# Proud Male Student - Insight Please?



## Palantean Writer (Sep 5, 2012)

Hi all,

I'm writing a story (not posted up) and need some help with how to write a certain character. Broadly speaking I've got enough of an idea how to write him, but a situation has come up in the story and I could really use some help. To rephrease, I am not an egotistical/insecure male teen swimming in my own testosterone but I am trying to write one. Can anyone give me some insight?

The scenario in my story is this: a fatherless 18 year old is one of the students of a 1-year school and one of the tutors has just introduced a martial arts class. This is to give a sense of discipline to the overconfident members of the group (like the young male I'm asking for help with) and to bring up the confidence of the more worrisome members. The teacher has decided to start by throwing each member of the class so that they can learn how to fall but also learn that sometimes you just have to lose because the situation demands it (perhaps something my male student will have problems with?) or that if you do lose it doesn't mean life is over (right now he's got a female student quaking in her boots over this).

If it's any help, the culture is broadly Western so I'm not writing a group of Chinese, Japanese or similar students, here. 

A little further backstory on the male student in question: he turned up at the school, realised that all his teachers (4 of them) are male and vied with one of them for dominance. That one is physically small, pristine and posh so the student thought he'd be an easy target. Trouble is, posh-teacher keeps managing to best him with use of authority and peer pressure. A couple of days before this martial arts class he physically attacked this teacher only to find that the teacher (having a martial arts-trained colleague and friend) was able to defend himself. The posh teacher relayed all of this to the martial arts teacher which is why the class has gone ahead at this point, not that any of the students have actually been told that.

He's been in a relationship with another student, who sometimes works as a model and is very proud and spiteful, but she's going off him and he's noticed, and he's a bit angry about this - not least because she's showing interest in one of the teachers (neither the posh one or the martial one).

But how will our proud young student take this? Is he likely to just quietly take the throw and get up afterwards and go back to his spot in the classroom, or is he likely to try and fight his teacher, or is he likely to go a bit 'this is gay!' (He's either straight or nowhere near coming out, I don't think I'm going to end up exploring his orientation in this story), or something else?

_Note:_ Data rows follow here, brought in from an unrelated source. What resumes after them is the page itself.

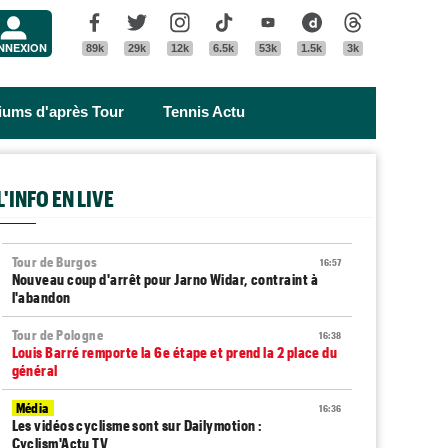
Menu
Facebook
Twitter
Instagram
Tik Tok
Youtube
Dailymotion
Threads
NNEXION
89k
29k
12k
6.5k
53k
1.5k
3k
riums d'après Tour
Tennis Actu
L'INFO EN LIVE
Tour de Burgos
16:57
Nouveau coup d'arrêt pour Jarno Widar, contraint à
l'abandon
Tour de Pologne
16:38
Louis Barré remporte la 6e étape et prend la 2 place du
général
Média
16:36
Les vidéos cyclisme sont sur Dailymotion :
Cyclism'Actu TV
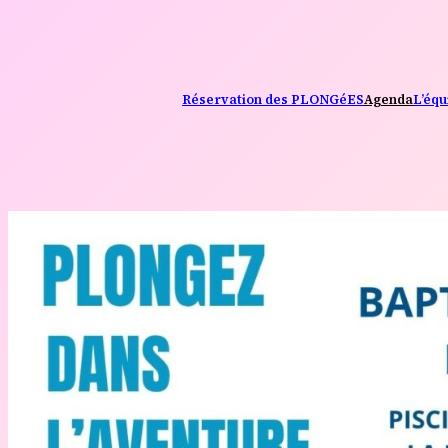
Réservation des PLONGéES
Agenda
L’équ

And finally, is this likely to have any effects after the class has ended? Please provide insight to this horribly middle-class, body-shy 30-year-old female. *courtseys*


----------



## Contrast (Sep 5, 2012)

Most events in a well written story (if not all of them) should have some kind of effect on the big picture. Nobody knows your characters as well as you do, so only you can truly know what your characters are thinking.
But here's my suggestion. If he just gets thrown and goes back to his spot, then nothing really happened. Chances are the whole scene will just get deleted if it ever goes through a professional editor. I like stories full of action, so maybe a confrontation is in order? He could try to block the throw, but fails. He becomes enraged, gets up and attacks the teacher from behind. Maybe the teacher sees this coming, maybe he doesn't. Either way all the students will be shocked by his lack of sportsmanship. It could all boil over into something much more serious later on.
But that's just one idea. Ultimately, you're the only one who can decide what happens next.


----------



## Palantean Writer (Sep 5, 2012)

Thanks - the only thing about that, though, is that I want to have an idea of the range of possible responses so that I can feel more confident I'm not writing something unrealistic.


----------



## wolfy20 (Sep 17, 2012)

If he is both proud and angry I doubt he would take it lying down but I don't think he would do anything in front of the other students. He might try something after class but that would depend on what kind of person he is. If he is more of the bully type then he would get his friends to help him beat the teacher up or humiliate him(though rich spoiled brats fit this type better). The other(I don't have a name for it) likes to get revenge by beating others at their own game and proving that they are better (though this tends to backfire if they aren't persistent).


----------